__About this task__
Give the data below again exactly, and drop each picture from it.

=== Provided entries ===

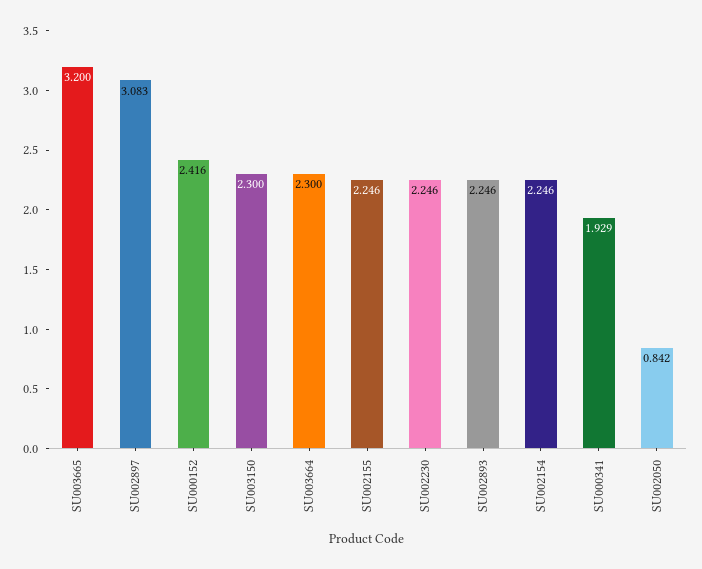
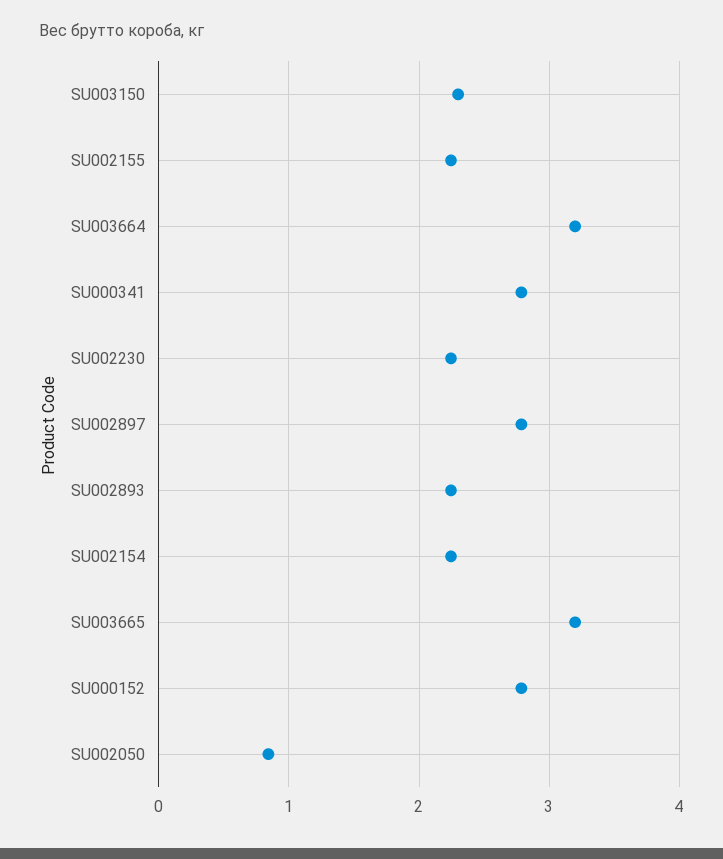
SU002897: 3.083 -> 2.8
SU000152: 2.416 -> 2.8
SU003664: 2.3 -> 3.2
SU000341: 1.929 -> 2.8

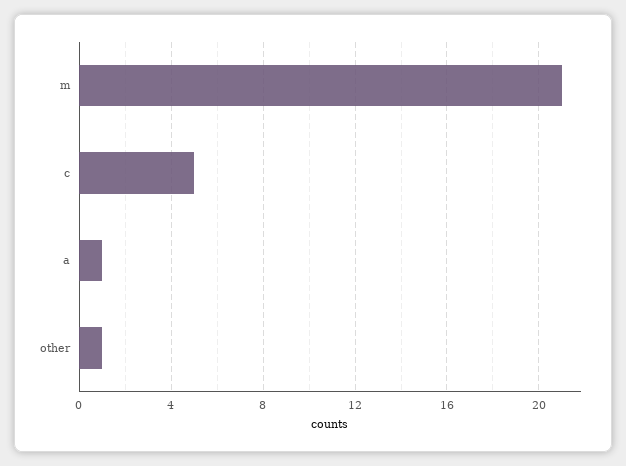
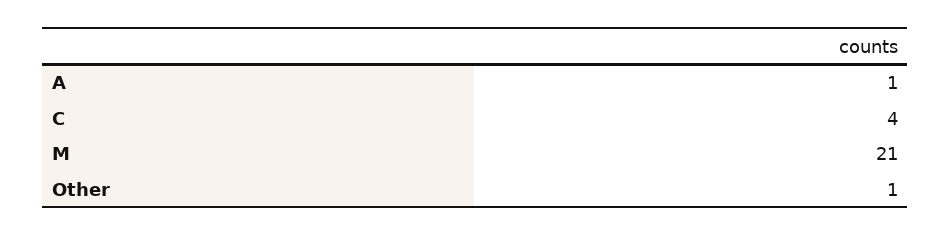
c: 5 -> 4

===

__Result of the task__
SU002897: 3.083 -> 2.8
SU000152: 2.416 -> 2.8
SU003664: 2.3 -> 3.2
SU000341: 1.929 -> 2.8

c: 5 -> 4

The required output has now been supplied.